▸ **Assignment**
Write out exactly the lines below that run from the line containing "pinky pip: (1178, 1005)" through the last line of the records.

*** Opening of Material for this task ***

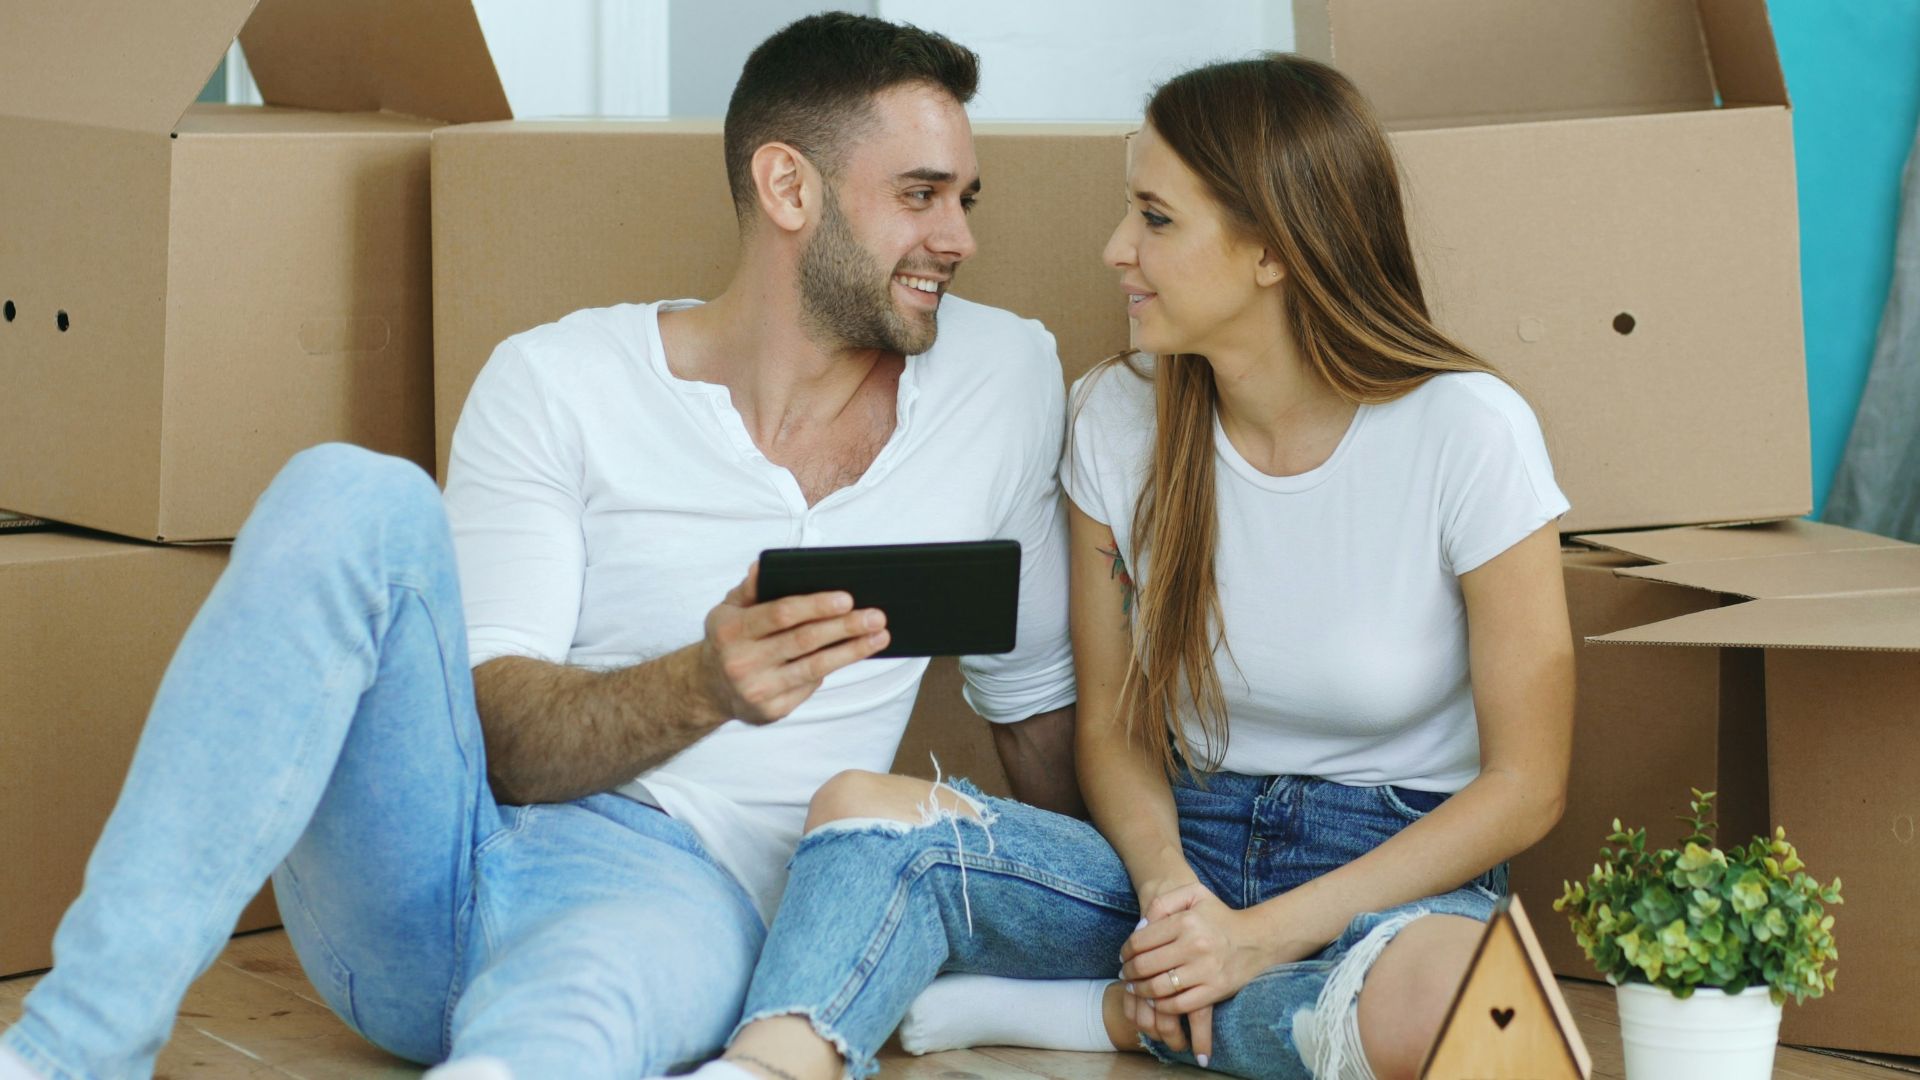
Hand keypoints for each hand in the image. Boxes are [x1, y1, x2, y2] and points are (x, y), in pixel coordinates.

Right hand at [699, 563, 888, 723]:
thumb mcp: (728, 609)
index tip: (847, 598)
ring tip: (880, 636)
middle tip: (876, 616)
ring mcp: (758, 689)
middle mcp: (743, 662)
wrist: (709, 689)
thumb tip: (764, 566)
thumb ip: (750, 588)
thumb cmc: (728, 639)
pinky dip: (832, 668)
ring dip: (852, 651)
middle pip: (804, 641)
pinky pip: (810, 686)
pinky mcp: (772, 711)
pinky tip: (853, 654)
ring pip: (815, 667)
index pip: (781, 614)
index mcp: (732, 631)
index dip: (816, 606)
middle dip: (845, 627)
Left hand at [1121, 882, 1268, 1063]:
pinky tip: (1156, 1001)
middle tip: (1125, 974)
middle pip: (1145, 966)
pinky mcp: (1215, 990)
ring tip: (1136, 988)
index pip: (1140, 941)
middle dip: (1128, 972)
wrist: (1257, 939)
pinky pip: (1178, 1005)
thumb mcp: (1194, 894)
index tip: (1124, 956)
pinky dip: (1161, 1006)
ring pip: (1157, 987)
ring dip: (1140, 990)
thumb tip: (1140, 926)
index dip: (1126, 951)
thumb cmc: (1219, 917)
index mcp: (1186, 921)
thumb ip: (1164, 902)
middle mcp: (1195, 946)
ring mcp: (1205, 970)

*** Close of Material for this task ***

▸ **Solution to this problem**
pinky pip: (1178, 1005)
thumb mcp: (1194, 894)
index tip: (1124, 956)
pinky dip: (1161, 1006)
ring pip: (1157, 987)
ring dip: (1140, 990)
thumb tip: (1140, 926)
index dip: (1126, 951)
thumb cmc: (1219, 917)
index mcp: (1186, 921)
thumb ip: (1164, 902)
middle mcp: (1195, 946)
ring mcp: (1205, 970)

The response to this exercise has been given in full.